__TASK INSTRUCTIONS__. Report only the number of lines that contain the string "Shopee" in the records below.
Start of DATASET EXTRACT
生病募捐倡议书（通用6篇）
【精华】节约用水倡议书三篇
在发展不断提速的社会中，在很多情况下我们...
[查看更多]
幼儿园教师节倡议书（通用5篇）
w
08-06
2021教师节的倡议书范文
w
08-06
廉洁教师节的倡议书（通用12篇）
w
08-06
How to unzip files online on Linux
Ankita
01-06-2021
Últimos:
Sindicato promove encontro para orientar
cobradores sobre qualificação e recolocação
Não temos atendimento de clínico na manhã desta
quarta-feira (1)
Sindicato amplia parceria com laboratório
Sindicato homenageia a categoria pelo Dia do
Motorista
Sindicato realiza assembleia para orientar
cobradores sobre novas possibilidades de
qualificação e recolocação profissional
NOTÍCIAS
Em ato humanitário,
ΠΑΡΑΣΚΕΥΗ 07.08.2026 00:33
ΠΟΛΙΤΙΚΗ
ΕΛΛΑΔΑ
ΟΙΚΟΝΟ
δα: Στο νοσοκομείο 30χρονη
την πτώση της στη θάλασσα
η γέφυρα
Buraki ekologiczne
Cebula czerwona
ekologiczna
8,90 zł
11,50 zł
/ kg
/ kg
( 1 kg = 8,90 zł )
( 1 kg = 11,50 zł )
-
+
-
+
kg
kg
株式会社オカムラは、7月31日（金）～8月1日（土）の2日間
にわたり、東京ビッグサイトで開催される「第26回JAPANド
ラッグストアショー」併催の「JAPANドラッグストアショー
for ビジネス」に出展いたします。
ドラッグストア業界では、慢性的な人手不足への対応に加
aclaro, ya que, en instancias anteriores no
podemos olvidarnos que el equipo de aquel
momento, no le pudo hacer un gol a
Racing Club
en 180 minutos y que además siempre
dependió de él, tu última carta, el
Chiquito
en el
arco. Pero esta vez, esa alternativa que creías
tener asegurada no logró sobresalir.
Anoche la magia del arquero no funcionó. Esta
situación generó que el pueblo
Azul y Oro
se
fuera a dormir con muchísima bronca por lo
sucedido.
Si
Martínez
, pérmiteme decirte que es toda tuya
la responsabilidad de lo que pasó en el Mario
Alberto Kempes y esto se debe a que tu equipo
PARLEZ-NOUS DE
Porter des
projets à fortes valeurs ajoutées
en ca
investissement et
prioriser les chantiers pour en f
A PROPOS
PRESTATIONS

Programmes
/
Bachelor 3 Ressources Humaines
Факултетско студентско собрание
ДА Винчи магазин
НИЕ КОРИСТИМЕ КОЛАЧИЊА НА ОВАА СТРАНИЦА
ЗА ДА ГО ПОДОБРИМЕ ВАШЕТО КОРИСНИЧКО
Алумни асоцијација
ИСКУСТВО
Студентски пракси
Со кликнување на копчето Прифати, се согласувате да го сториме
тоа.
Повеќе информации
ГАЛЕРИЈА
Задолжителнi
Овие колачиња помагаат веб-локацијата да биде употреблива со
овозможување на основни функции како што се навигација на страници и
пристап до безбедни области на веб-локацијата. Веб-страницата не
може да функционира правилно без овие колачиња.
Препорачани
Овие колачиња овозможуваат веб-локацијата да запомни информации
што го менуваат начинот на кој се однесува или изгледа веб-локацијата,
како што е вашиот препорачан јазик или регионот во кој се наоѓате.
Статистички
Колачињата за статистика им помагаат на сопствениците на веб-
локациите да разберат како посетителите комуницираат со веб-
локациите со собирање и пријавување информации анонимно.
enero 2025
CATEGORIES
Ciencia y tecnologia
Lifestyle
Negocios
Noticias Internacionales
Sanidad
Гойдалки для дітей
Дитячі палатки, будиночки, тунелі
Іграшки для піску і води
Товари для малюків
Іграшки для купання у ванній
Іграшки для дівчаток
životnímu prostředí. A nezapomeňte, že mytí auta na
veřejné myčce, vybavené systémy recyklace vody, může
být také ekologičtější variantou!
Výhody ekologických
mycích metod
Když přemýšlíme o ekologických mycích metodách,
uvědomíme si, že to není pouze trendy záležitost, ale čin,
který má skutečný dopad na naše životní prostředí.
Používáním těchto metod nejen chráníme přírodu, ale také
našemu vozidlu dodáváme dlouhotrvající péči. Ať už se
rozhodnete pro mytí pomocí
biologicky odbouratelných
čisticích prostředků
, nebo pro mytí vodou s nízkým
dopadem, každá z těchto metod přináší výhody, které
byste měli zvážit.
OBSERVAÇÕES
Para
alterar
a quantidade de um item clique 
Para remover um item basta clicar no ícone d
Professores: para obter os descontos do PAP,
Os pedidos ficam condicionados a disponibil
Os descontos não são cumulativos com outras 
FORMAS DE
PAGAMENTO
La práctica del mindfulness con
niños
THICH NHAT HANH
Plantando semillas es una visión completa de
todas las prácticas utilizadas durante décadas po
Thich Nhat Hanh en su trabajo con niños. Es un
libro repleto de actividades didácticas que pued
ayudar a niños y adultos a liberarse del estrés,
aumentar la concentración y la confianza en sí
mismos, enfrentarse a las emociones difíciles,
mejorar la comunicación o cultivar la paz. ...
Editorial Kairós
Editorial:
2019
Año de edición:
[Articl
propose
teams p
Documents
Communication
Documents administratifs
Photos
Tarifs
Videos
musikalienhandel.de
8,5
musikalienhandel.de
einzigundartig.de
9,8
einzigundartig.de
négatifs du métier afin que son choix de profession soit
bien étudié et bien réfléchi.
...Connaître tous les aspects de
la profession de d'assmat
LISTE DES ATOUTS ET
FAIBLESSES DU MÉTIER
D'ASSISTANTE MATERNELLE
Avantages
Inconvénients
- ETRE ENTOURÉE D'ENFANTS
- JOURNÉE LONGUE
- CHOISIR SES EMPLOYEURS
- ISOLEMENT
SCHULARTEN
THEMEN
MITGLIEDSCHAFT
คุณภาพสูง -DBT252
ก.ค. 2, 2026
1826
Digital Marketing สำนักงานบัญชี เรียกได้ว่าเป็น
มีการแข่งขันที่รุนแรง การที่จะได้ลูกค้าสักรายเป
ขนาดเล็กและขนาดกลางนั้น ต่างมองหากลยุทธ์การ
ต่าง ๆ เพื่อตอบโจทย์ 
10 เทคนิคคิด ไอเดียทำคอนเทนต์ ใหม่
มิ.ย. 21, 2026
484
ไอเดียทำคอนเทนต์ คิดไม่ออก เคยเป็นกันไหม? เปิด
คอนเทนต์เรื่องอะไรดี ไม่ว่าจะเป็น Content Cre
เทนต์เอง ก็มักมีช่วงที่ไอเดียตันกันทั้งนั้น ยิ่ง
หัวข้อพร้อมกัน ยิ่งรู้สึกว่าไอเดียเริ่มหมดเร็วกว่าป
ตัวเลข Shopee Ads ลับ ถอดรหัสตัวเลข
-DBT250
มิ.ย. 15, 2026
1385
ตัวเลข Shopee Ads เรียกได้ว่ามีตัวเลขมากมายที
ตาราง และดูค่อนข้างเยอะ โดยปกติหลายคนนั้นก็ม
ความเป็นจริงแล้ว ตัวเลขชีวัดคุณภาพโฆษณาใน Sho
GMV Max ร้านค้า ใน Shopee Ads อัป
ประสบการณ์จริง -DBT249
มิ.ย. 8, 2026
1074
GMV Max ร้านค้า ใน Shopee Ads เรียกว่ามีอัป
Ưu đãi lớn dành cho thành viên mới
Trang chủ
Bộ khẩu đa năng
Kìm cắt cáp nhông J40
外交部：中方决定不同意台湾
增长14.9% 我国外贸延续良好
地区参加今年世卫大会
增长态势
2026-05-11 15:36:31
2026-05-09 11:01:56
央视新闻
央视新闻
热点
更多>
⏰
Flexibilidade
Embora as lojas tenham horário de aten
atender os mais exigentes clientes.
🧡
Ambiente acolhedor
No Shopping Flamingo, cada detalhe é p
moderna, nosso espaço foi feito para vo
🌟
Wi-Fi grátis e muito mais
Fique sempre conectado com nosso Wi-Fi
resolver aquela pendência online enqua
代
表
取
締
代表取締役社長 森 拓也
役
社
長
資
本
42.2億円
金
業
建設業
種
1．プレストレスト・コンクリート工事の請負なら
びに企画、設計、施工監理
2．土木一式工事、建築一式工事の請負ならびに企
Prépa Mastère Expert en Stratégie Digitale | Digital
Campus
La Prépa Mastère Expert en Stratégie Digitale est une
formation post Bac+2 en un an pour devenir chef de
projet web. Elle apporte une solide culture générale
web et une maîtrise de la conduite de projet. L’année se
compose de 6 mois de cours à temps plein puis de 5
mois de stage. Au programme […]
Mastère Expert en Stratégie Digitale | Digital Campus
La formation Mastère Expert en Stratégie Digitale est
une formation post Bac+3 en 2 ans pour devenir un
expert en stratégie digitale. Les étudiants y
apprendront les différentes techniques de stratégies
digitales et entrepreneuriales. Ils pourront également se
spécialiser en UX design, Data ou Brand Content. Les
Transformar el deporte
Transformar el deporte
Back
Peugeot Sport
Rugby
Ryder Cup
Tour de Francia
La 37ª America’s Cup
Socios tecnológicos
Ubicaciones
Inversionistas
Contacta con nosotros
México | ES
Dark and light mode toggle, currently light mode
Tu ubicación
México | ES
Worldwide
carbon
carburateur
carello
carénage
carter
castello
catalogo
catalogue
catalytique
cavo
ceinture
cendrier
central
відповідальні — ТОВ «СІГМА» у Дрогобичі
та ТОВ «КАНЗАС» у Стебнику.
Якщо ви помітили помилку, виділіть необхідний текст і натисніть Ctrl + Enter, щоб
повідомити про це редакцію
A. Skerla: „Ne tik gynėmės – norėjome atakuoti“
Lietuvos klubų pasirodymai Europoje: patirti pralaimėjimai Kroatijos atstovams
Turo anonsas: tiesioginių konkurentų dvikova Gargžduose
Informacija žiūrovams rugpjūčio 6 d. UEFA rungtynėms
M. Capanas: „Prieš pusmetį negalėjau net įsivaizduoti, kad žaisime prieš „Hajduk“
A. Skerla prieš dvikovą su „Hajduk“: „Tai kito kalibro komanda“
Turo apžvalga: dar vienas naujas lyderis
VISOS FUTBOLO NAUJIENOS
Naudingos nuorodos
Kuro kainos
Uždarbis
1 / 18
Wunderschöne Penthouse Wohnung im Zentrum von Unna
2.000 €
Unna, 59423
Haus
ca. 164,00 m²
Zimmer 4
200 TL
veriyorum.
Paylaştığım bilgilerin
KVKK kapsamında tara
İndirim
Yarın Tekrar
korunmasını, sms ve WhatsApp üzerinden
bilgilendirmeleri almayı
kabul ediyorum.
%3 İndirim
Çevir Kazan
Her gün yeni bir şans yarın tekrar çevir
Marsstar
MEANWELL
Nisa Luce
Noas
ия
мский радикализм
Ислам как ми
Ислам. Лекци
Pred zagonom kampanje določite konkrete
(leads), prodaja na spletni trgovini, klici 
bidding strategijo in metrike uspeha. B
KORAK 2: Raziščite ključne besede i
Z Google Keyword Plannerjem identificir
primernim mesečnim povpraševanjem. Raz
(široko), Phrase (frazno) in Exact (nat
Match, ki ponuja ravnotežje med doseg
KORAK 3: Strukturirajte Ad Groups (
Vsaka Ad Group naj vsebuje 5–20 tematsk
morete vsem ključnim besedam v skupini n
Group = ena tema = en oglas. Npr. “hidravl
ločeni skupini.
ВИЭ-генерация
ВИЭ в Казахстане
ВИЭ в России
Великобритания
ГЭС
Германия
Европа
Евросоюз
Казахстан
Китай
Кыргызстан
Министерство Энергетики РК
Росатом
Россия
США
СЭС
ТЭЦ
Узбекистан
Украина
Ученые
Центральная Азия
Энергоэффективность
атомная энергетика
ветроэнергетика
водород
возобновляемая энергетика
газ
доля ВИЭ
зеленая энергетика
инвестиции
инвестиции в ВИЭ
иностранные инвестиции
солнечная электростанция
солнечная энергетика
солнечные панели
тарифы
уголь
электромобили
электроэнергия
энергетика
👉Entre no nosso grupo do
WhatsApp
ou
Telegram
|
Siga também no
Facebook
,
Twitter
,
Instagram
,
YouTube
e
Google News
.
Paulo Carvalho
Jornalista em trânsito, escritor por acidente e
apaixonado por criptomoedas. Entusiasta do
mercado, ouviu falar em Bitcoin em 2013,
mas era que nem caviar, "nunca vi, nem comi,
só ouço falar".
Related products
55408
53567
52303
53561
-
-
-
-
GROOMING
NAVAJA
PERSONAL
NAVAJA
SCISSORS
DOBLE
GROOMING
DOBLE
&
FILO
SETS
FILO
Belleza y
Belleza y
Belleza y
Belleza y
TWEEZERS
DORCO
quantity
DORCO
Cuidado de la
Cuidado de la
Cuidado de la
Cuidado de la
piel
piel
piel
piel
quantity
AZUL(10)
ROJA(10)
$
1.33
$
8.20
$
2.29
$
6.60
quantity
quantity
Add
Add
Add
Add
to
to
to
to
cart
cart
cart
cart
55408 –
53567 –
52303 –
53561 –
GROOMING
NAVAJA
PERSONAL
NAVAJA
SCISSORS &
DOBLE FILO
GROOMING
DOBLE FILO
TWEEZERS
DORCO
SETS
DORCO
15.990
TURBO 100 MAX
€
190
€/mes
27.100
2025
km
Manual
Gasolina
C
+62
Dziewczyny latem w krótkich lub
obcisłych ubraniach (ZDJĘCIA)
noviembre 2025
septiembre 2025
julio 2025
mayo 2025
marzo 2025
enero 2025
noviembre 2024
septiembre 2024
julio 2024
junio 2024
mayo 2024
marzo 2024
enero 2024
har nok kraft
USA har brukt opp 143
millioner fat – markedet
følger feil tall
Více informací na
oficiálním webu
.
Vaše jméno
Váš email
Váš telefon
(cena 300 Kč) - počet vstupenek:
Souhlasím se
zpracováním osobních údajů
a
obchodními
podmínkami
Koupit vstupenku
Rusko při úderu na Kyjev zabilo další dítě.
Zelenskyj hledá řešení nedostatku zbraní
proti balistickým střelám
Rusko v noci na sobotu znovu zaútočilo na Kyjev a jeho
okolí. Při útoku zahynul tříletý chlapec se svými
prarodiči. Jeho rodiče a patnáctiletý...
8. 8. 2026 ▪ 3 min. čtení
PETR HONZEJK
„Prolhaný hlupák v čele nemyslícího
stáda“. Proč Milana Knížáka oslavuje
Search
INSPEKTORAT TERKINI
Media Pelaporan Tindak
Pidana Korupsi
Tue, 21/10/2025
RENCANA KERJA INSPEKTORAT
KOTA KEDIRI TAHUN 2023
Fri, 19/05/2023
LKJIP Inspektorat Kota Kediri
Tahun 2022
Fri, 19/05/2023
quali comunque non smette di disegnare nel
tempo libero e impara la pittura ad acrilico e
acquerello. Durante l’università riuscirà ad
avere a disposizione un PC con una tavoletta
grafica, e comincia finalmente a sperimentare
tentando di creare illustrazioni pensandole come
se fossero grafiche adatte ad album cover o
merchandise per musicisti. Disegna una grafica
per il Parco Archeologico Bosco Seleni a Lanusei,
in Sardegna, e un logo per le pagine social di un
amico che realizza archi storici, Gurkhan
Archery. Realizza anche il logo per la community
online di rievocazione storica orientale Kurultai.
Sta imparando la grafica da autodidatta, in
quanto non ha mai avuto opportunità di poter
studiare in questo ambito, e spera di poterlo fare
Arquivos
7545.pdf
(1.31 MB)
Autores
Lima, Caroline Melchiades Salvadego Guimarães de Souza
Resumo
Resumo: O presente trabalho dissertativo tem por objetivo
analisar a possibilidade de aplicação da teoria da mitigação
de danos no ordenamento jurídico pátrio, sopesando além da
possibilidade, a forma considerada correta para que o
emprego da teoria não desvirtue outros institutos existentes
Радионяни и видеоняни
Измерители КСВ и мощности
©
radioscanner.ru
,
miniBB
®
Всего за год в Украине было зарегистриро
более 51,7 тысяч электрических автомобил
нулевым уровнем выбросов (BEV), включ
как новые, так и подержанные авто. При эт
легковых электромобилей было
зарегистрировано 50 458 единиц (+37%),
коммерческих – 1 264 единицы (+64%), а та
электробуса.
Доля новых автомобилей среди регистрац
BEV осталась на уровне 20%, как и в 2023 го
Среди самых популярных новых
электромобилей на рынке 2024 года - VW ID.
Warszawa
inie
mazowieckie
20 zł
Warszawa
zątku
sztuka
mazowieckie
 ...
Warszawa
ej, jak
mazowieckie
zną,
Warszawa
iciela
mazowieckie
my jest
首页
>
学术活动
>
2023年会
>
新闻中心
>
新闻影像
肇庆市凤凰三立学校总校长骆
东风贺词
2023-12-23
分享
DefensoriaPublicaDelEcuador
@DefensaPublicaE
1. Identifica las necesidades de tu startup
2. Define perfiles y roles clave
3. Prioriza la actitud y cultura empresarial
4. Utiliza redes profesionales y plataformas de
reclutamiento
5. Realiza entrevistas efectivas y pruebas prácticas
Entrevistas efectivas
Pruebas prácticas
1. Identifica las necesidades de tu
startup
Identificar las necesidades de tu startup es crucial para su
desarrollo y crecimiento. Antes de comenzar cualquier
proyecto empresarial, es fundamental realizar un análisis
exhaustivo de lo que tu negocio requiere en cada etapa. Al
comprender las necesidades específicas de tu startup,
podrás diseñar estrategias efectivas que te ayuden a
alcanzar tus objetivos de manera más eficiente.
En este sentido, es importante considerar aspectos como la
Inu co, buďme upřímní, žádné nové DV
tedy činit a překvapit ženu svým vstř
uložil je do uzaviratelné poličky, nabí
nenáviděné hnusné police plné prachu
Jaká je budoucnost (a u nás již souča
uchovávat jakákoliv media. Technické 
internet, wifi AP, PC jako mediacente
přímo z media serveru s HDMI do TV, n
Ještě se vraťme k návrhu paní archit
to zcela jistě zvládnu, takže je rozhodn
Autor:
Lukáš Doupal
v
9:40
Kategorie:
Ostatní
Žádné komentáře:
End of DATASET EXTRACT
__RESULT BELOW__. 4